Entries drawn from a collection:
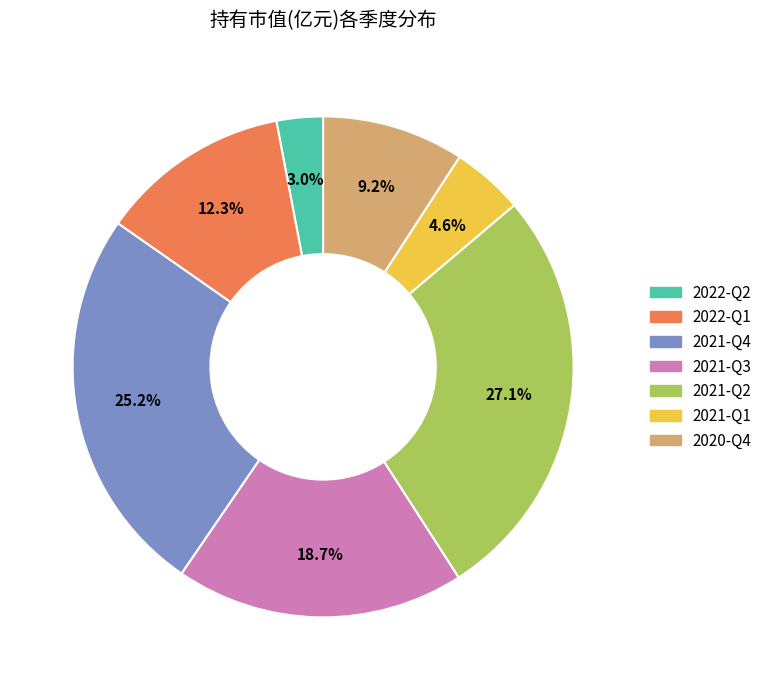

What is the total percentage of 2021-Q4 and 2022-Q2?

28.2%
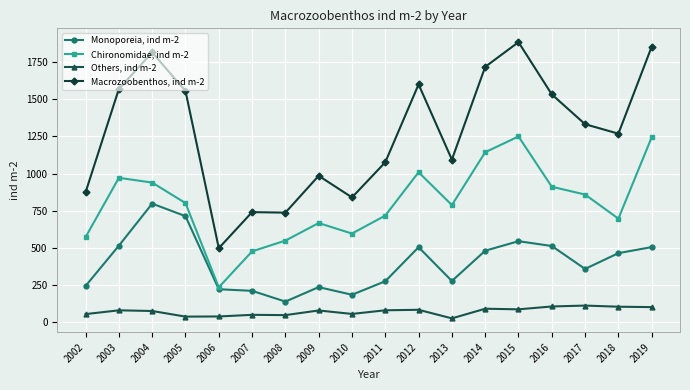

At which label does Monoporeia, ind m-2 first exceed 465?

2003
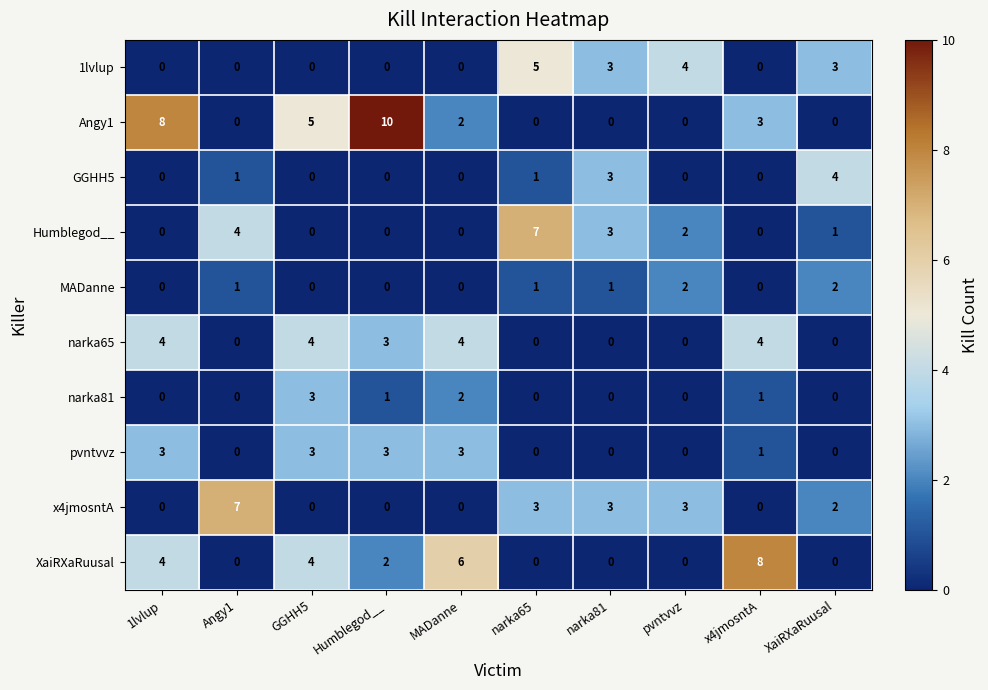

How many series are shown in this chart?

10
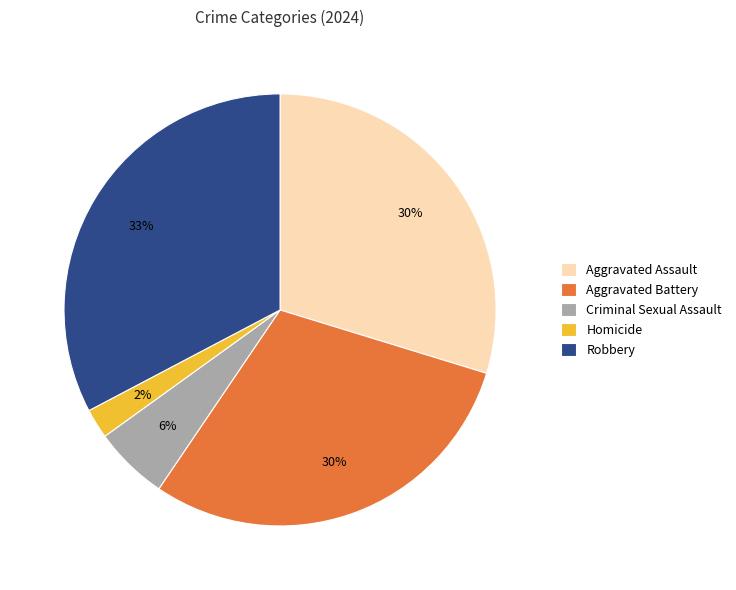

What is the largest slice in the pie chart?

Robbery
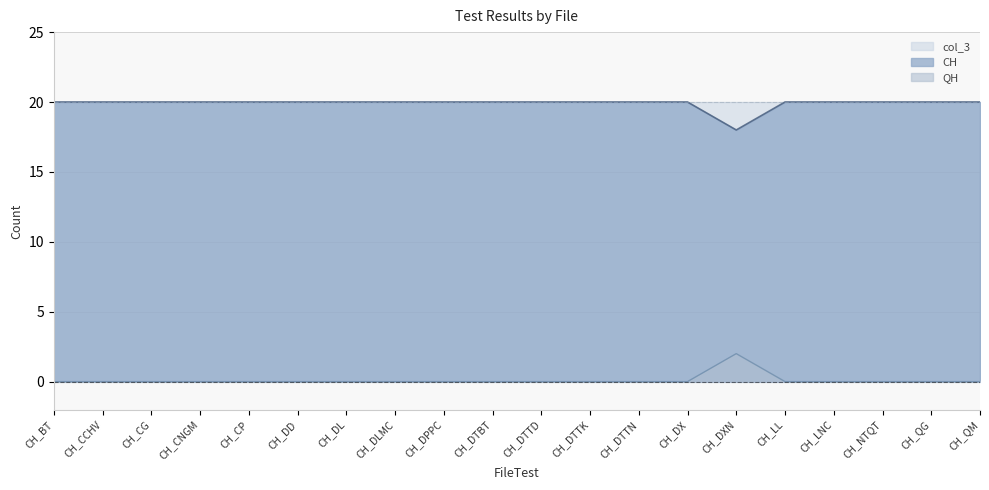

Which series changed the most between CH_CCHV and CH_QM?

CH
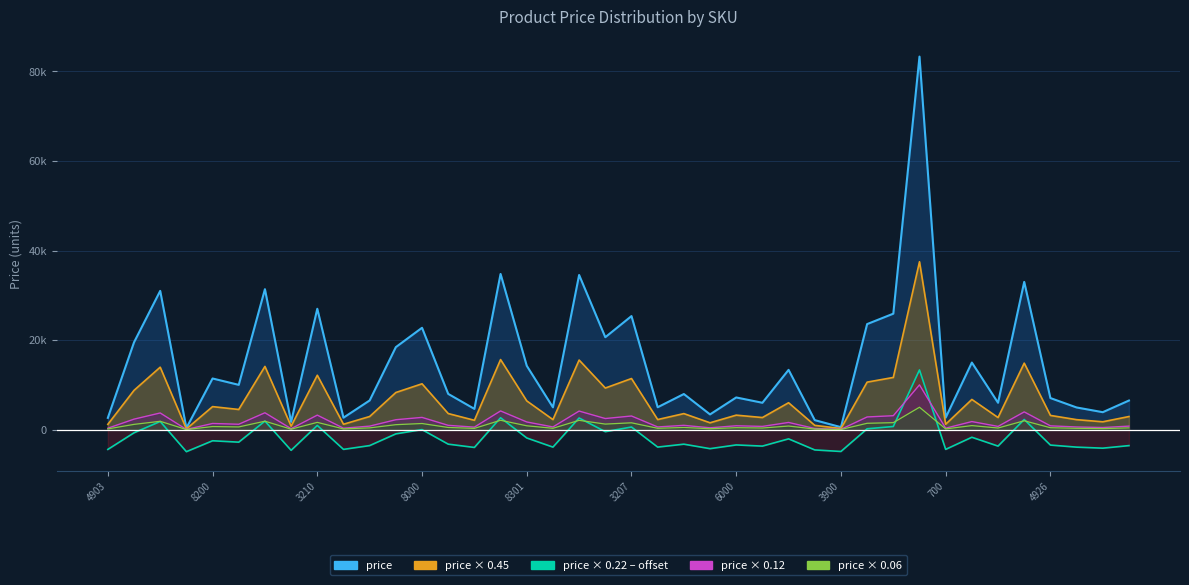

Between 24 and 18, which is larger?

18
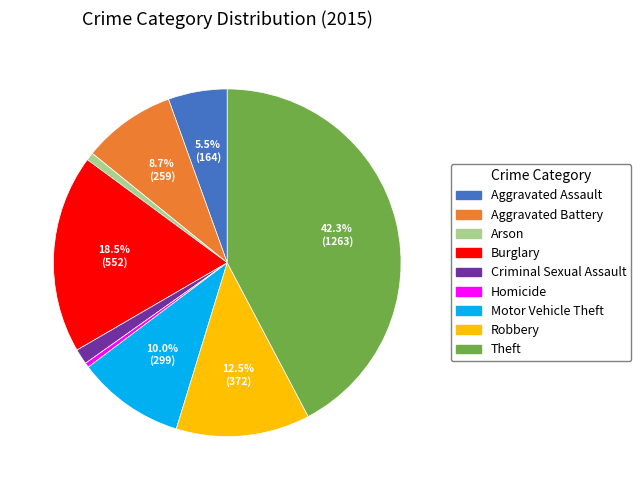

Which slice is the largest?

Theft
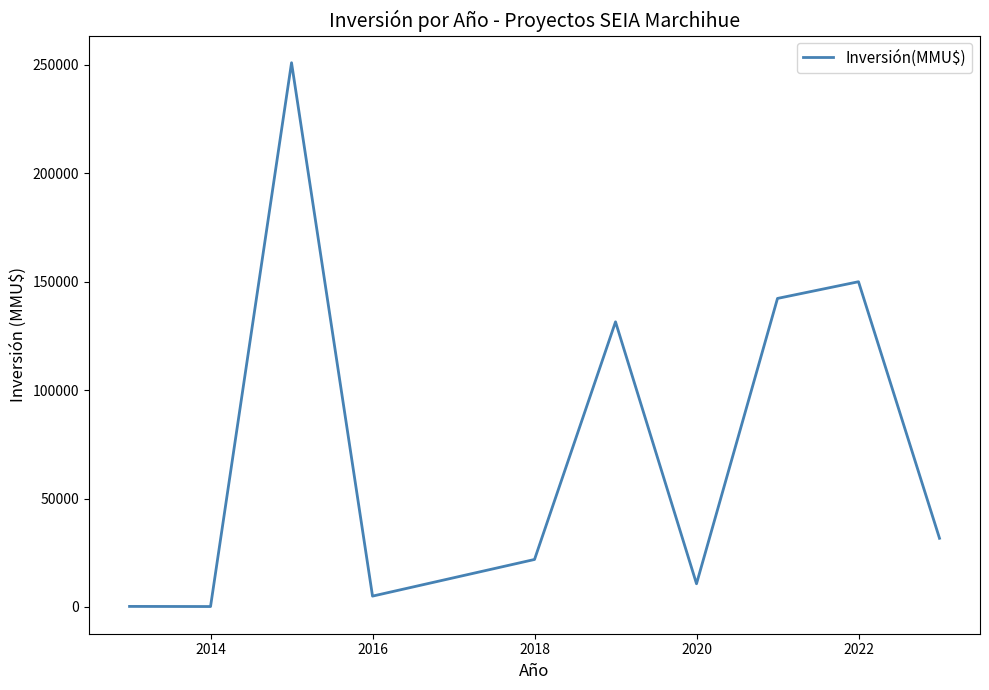

What is the greatest value displayed?

251000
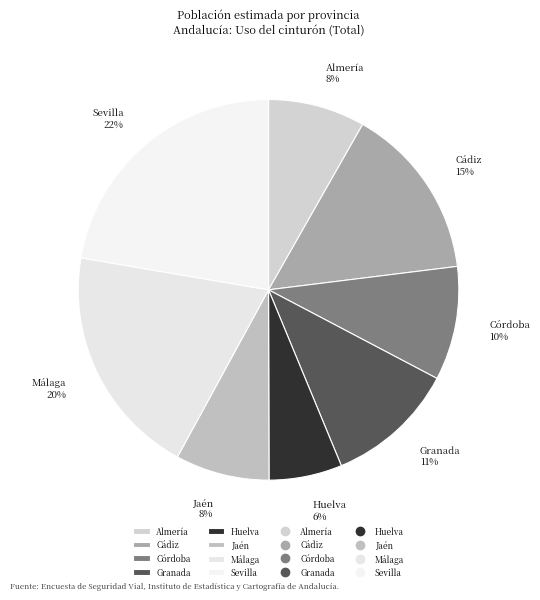

How many slices are in this pie chart?

8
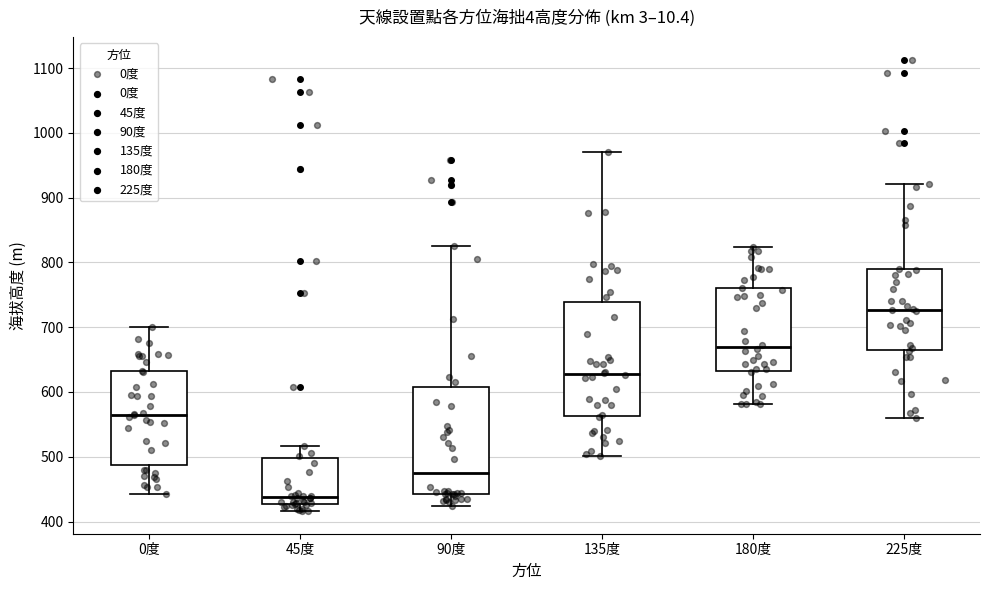

Reading left to right, read every box against the y-axis: the position of its median line, the range the box covers, and the ends of its whiskers. The values are not printed on the chart, so give them approximately, as read against the axis.

0度: median 570, box 490 to 630, whiskers 440 to 700
45度: median 440, box 430 to 500, whiskers 420 to 520
90度: median 480, box 440 to 610, whiskers 420 to 830
135度: median 630, box 560 to 740, whiskers 500 to 970
180度: median 670, box 630 to 760, whiskers 580 to 820
225度: median 730, box 660 to 790, whiskers 560 to 920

**TASK BRIEF**
Reproduce the data above word for word, leaving out the pictures.

**RESPONSE**
What is the total percentage of 2021-Q4 and 2022-Q2?

28.2%

At which label does Monoporeia, ind m-2 first exceed 465?

2003

How many series are shown in this chart?

10

What is the largest slice in the pie chart?

Robbery

Which series changed the most between CH_CCHV and CH_QM?

CH

Between 24 and 18, which is larger?

18

Which slice is the largest?

Theft

What is the greatest value displayed?

251000

How many slices are in this pie chart?

8

Reading left to right, read every box against the y-axis: the position of its median line, the range the box covers, and the ends of its whiskers. The values are not printed on the chart, so give them approximately, as read against the axis.

0度: median 570, box 490 to 630, whiskers 440 to 700
45度: median 440, box 430 to 500, whiskers 420 to 520
90度: median 480, box 440 to 610, whiskers 420 to 830
135度: median 630, box 560 to 740, whiskers 500 to 970
180度: median 670, box 630 to 760, whiskers 580 to 820
225度: median 730, box 660 to 790, whiskers 560 to 920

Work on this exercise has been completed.